Parents and caregivers can follow Pool Safely’s simple steps to help prevent both fatal and nonfatal drownings and keep children safer no matter where they are spending time around the water this season, and particularly during an extended time at home:

  • Never leave a child unattended in or near water, and always designate an adult Water Watcher. This person should not be reading, texting, using a smartphone or be otherwise distracted. In addition to pools and spas, this warning includes bathtubs, buckets, decorative ponds, and fountains.

  • If you own a pool or spa, install layers of protection, including a four-sided fence with a self-closing, self-latching gate.

  • Learn how to perform CPR on children and adults. Many communities offer online CPR training.

  • Learn how to swim and teach your child how to swim.

  • Keep children away from pool drains, pipes and other openings to avoid entrapments.

  • Ensure any pool and spa you use has drain covers that comply with federal safety standards and if you do not know, ask your pool service provider about safer drain covers.

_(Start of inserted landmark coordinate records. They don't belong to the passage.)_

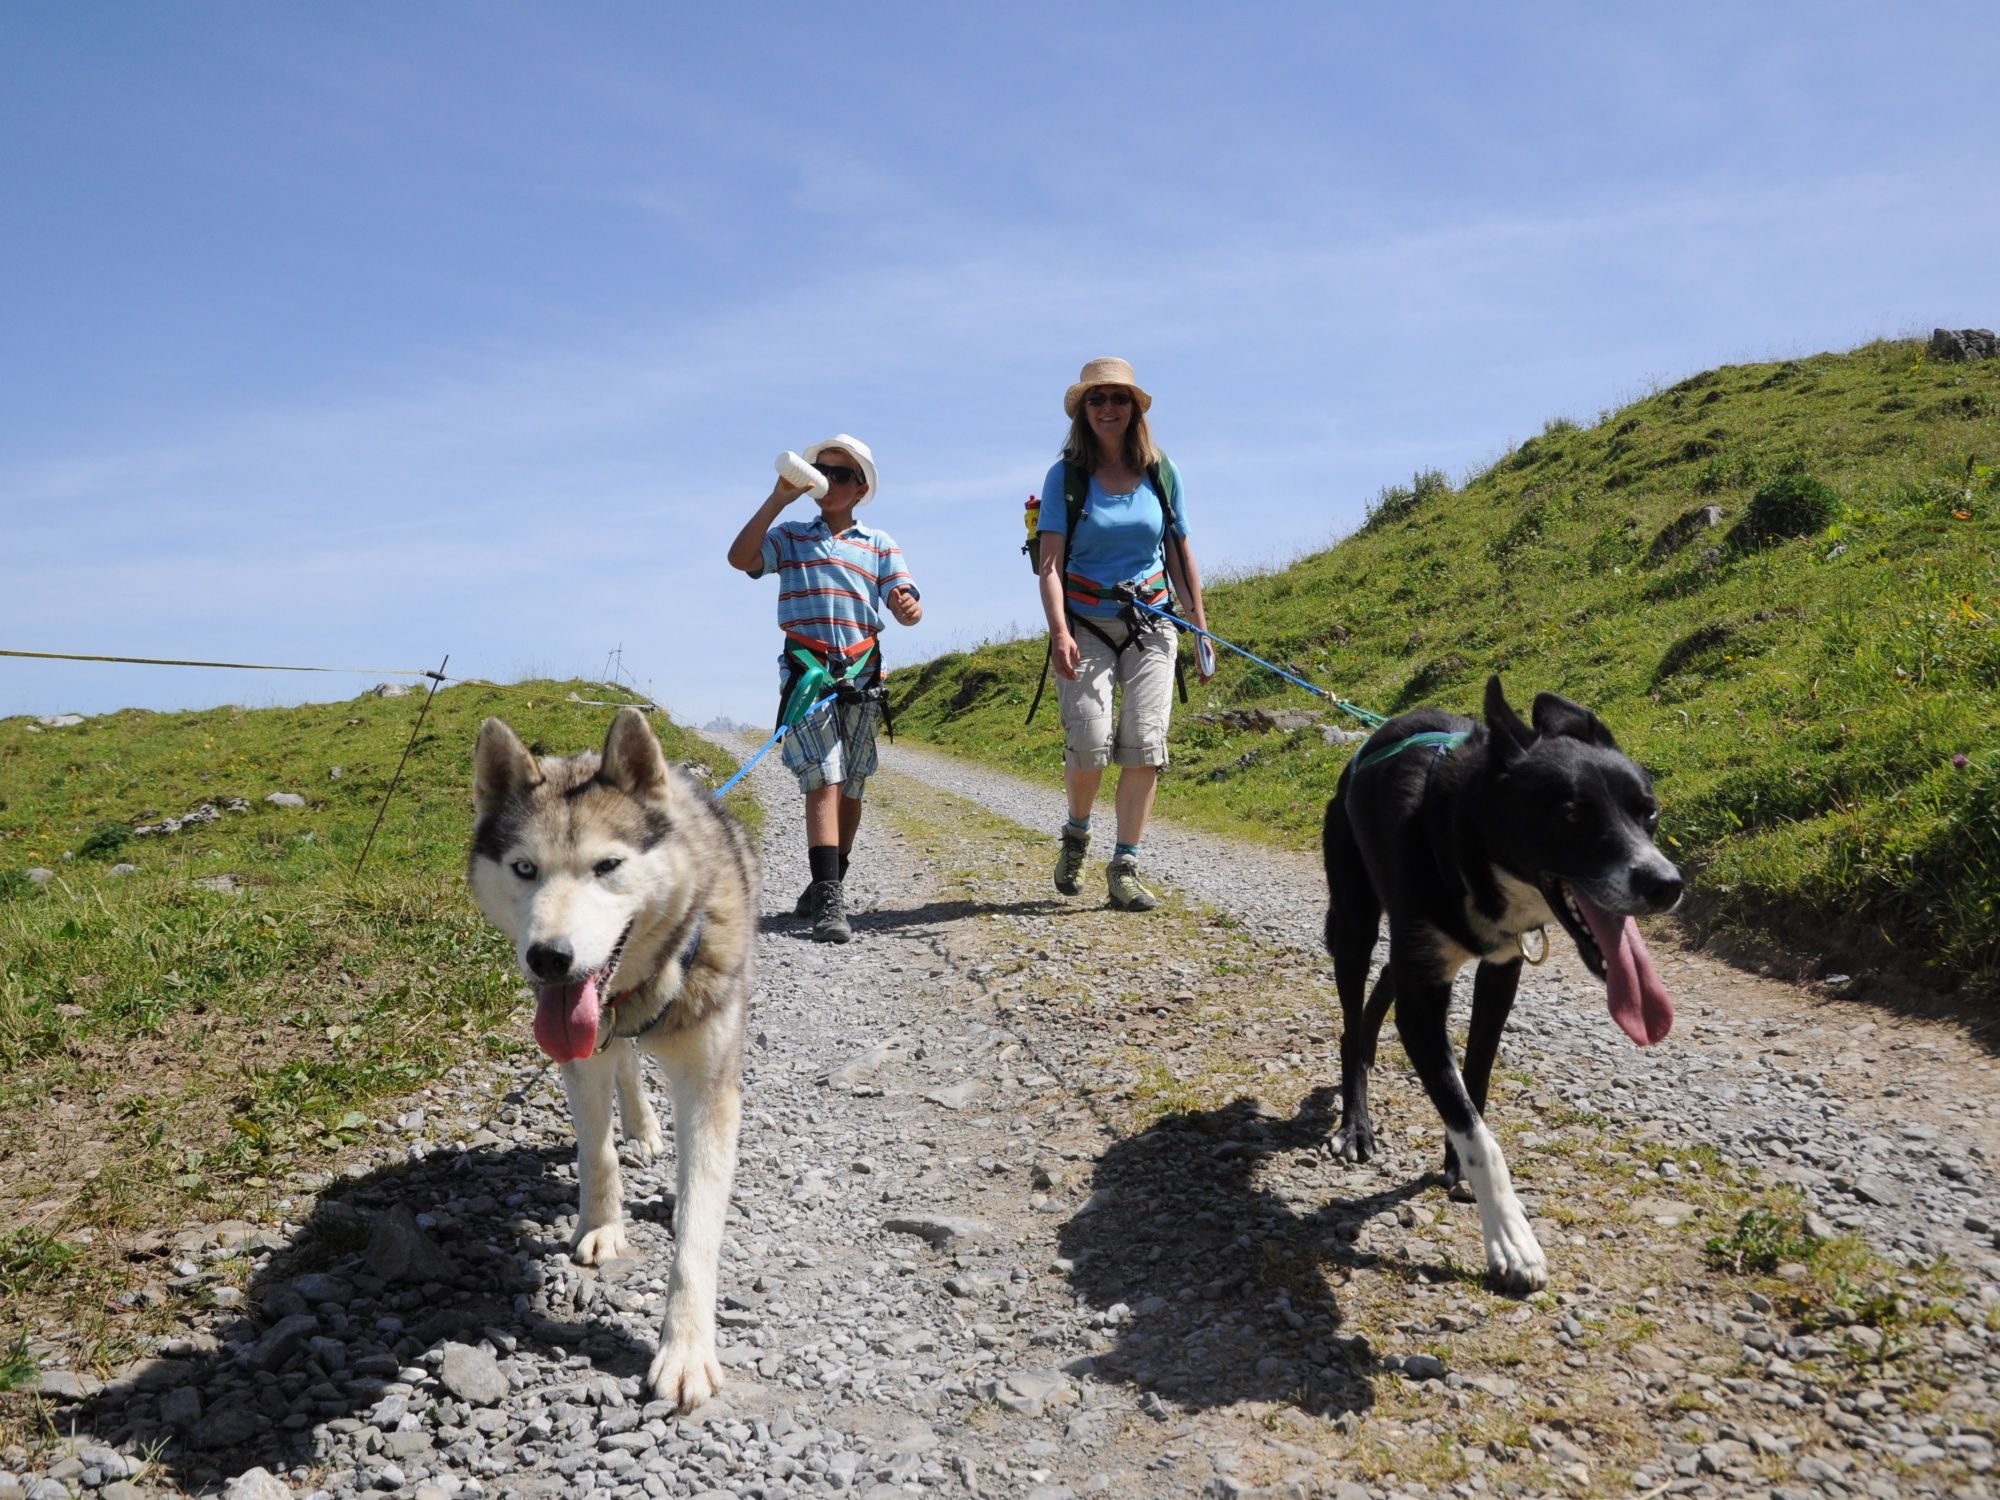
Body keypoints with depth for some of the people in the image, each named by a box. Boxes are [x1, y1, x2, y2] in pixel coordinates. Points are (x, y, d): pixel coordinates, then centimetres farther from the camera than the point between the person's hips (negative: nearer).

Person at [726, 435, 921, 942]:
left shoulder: (880, 544, 13)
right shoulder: (789, 536, 11)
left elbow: (909, 607, 3)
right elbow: (740, 558, -7)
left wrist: (908, 606, -22)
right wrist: (778, 499, -12)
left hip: (862, 676, 3)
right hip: (807, 674, -2)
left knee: (850, 789, 8)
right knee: (823, 782, -16)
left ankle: (826, 888, 23)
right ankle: (829, 901, -21)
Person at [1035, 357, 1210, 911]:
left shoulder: (1161, 474, 7)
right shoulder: (1066, 476, -1)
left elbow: (1180, 556, 13)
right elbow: (1049, 561, -10)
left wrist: (1201, 630, 11)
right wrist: (1058, 630, -24)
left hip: (1151, 626, 2)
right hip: (1087, 626, -2)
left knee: (1144, 745, -7)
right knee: (1090, 743, -14)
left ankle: (1125, 868, 2)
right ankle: (1076, 832, 17)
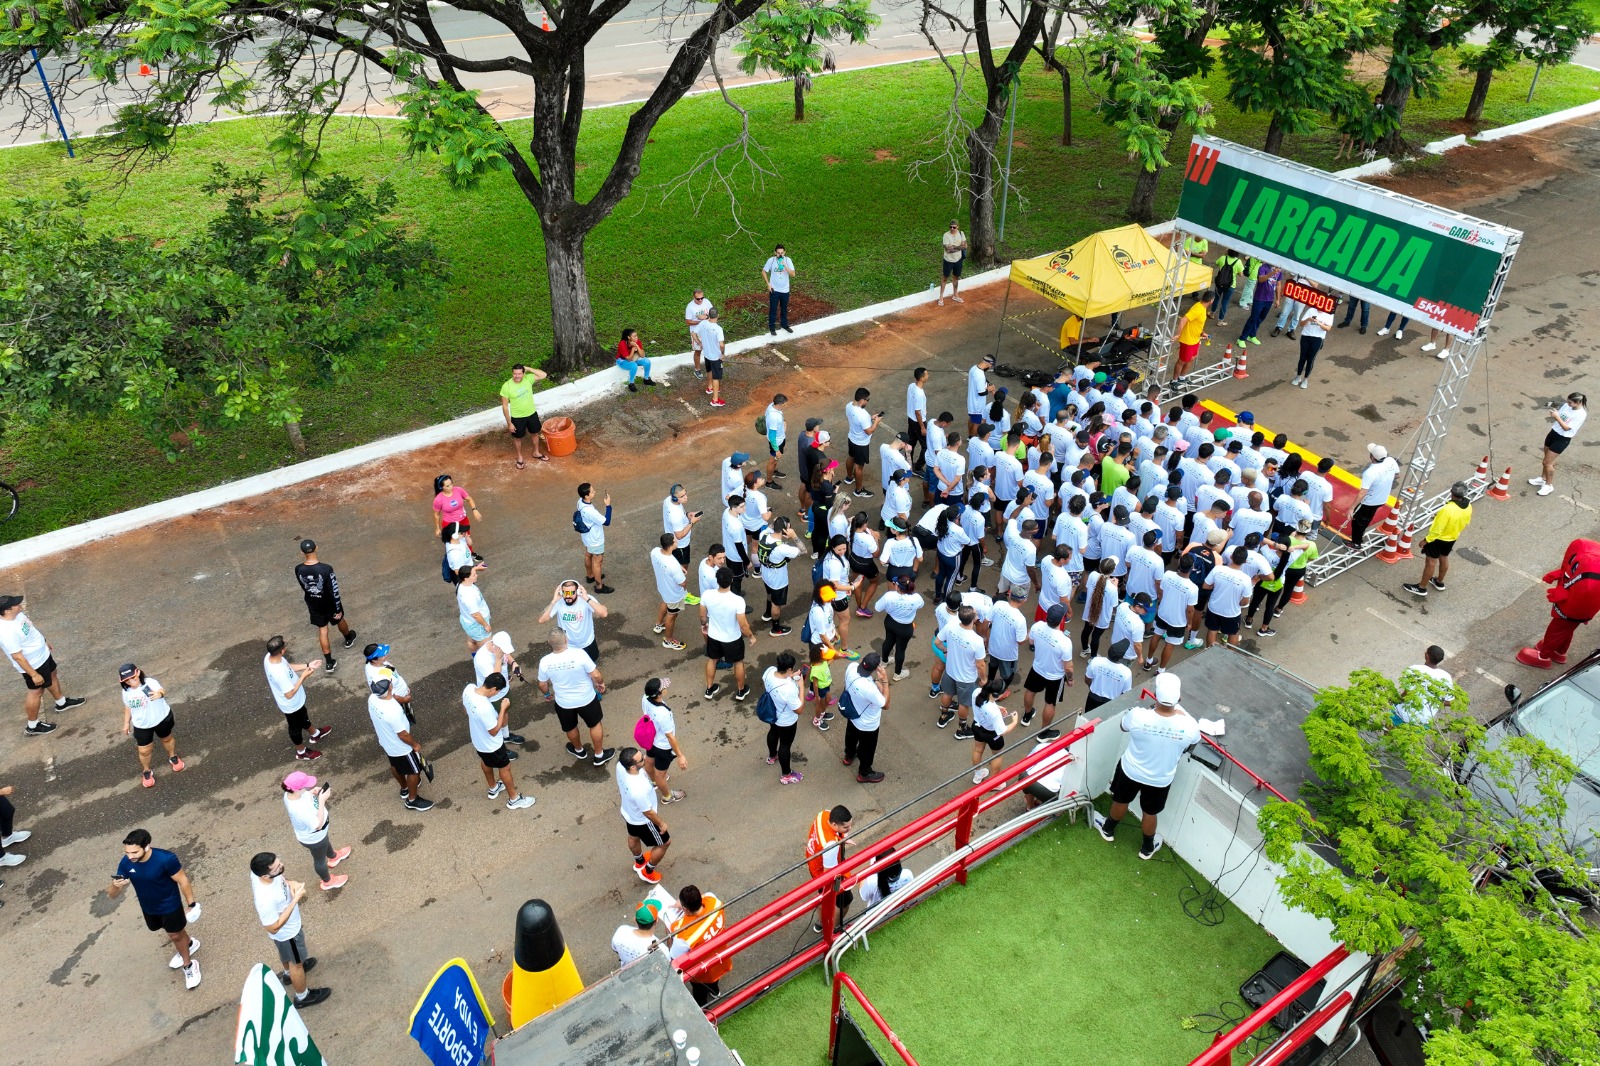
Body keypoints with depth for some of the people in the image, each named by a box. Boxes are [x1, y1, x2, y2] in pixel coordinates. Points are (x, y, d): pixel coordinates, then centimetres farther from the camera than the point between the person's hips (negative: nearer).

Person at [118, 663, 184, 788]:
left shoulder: (150, 683, -26)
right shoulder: (126, 692, -11)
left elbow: (162, 691, -44)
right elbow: (127, 707, 6)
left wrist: (160, 694, -68)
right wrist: (126, 723, 12)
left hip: (161, 719, -2)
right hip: (142, 725, 2)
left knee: (167, 739, 24)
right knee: (144, 751, 7)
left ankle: (173, 757, 54)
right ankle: (146, 772, 35)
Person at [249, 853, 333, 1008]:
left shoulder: (257, 872, -26)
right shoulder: (265, 900, -46)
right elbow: (273, 928, -30)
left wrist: (290, 884, -19)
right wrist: (296, 899, -33)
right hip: (287, 931, -7)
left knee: (286, 953, 37)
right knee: (296, 963, 22)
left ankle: (289, 972, 68)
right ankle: (302, 997, 49)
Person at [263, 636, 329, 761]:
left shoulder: (269, 657, -18)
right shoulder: (280, 673, -44)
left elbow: (287, 666, 2)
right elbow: (289, 694, -32)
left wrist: (307, 665, -3)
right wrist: (303, 676, -27)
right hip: (291, 704, -8)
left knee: (303, 717, 33)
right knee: (296, 726, 20)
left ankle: (315, 733, 61)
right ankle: (301, 752, 47)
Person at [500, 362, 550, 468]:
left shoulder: (528, 378, -15)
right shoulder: (506, 387, -24)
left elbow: (544, 375, -14)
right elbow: (505, 406, -16)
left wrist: (528, 369, -20)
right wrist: (509, 423, -14)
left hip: (532, 414, 3)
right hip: (517, 417, -3)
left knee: (535, 433, 24)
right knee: (518, 438, 18)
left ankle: (536, 453, 49)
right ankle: (519, 457, 42)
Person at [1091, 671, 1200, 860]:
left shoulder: (1137, 715, -34)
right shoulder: (1189, 725, -31)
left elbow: (1123, 726, -8)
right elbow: (1191, 745, -5)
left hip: (1131, 770, 0)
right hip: (1161, 779, 1)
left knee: (1120, 801, 29)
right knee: (1150, 813, 27)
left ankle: (1108, 830, 55)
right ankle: (1147, 848, 51)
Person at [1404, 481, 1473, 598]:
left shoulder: (1448, 509, -36)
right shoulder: (1468, 507, -13)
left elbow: (1437, 529, -29)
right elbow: (1465, 523, 6)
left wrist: (1426, 540, -16)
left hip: (1439, 538, -7)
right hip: (1453, 538, 7)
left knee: (1431, 561, 7)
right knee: (1444, 558, 26)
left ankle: (1421, 588, 20)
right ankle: (1440, 582, 46)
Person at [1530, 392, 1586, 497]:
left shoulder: (1581, 414, -22)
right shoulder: (1566, 406, -2)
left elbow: (1566, 428, -23)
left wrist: (1557, 417, -28)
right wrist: (1553, 413, -15)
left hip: (1562, 439, -7)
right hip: (1553, 433, 7)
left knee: (1548, 462, -3)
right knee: (1547, 459, 18)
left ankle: (1549, 485, 12)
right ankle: (1543, 479, 36)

  • Visit the Pool Safely Kids’ Corner to keep children entertained and educated with virtual water safety games and activities. 

 

 

Additional health and safety considerations for visiting public pools during COVID-19 are available from the Centers for Disease Control and Prevention, here

In 2019, CPSC also released an updated report on suction entrapment incidents in swimming pools, spas and whirlpool bathtubs. The key finding is that since the Virginia Graeme Baker Pool & Spa Safety Act went into effect in December 2008, there have been zero reported fatalities involving a child being entrapped on a suction outlet cover in a public pool or spa.

You can read the full CPSC drowning and entrapment reports by visiting PoolSafely.gov

Note: CPSC’s report addresses nonfatal drownings for the period 2017 through 2019 and fatal drownings for the period 2015 through 2017, reflecting a lag in the reporting of fatal drowning statistics.